Les grands prêtres et les pharisiens décidèrent de dénoncer Jésus: “Si nous le laissons ainsi, tous croiront en lui, et les Romains viendront et ils supprimeront notre Lieu Saint et notre nation”(Jn 11,48). Pour eux, le mouvement populaire favorable à Jésus prenait des proportions inquiétantes. Pilate condamne Jésus en tant qu´ insurgé politique, en tant que zélote. Et cependant, il relâche Barabbas qui, lui, de toute certitude, l´était (Mc 15,7). Jésus fut soumis à la peine de mort romaine,  la crucifixion, et l´écriteau de la croix indiquait le motif de la condamnation: la tentative  zélote de devenir roi d´Israël.
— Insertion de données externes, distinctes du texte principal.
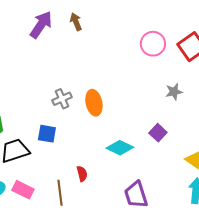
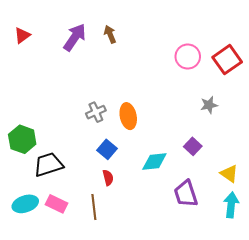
blue square: (47, 134) -> (107, 149), moved, turned 30
cyan diamond: (120, 148) -> (154, 162), turned -32
red semicircle: (82, 174) -> (108, 178), moved
purple trapezoid: (136, 195) -> (186, 194), moved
Et pourtant, Jésus avait échappé à la stratégie de la foule quand elle avait voulu le proclamer roi (Jn 6,15). Malgré une certaine sympathie pour certains de ses aspects (Mt 11,12), jamais il n´adhéra au mouvement zélote.
Face à la fin, Jésus prépare les siens à ce qui approche: Que celui qui n´a pas d´épée vende son manteau pour acheter une épée (Lc 22,36). Les disciples lui disent: Il y a justement ici deux épées, ce à quoi répond Jésus, comme s´il interrompait la conversation: C´est bien assez! Au moment de l´arrestation, arrive un groupe armé d´épées et de bâtons (Mc 14,43). Les disciples lui demandent: Nous degainons l´épée? Et lorsque l´un d´eux la sort (Pierre) et blesse le serviteur du Grand Prêtre en lui tranchant l´oreille, Jésus lui dit: Rengaine ton épée; car tous ceux qui prennent l´épée périront par l´épée (Mt 26,52; Ex 29,20). Jésus soigne celui qui est blessé (Lc 22,51) et sauve le disciple (Jn 18,8). Il dit aussi: La coupe que m´a donnée le Père, ne la boirai-je pas? (18,11), ou penses-tu donc que je ne puisse faire appel à mon Père, qui me fournirait sur le champ plus de douze légions d´anges? (Mt 26,52), chaque jour, j´étais assis dans le temple, à enseigner, et vous ne m´avez pas arrêté (26,55), mais c´est votre heure et le pouvoir des ténèbres (Lc 22,53). Jésus est arrêté de nuit. Tant qu´il s´était déplacé publiquement (Jn 11,54), de jour, les gens le protégeaient (Mc 12,12). Mais Judas, le traître, connaissait bien les mouvements de Jésus (Jn 18,2).
* Dialogue: à propos du renoncement à la violence et du droit à la légitime défense.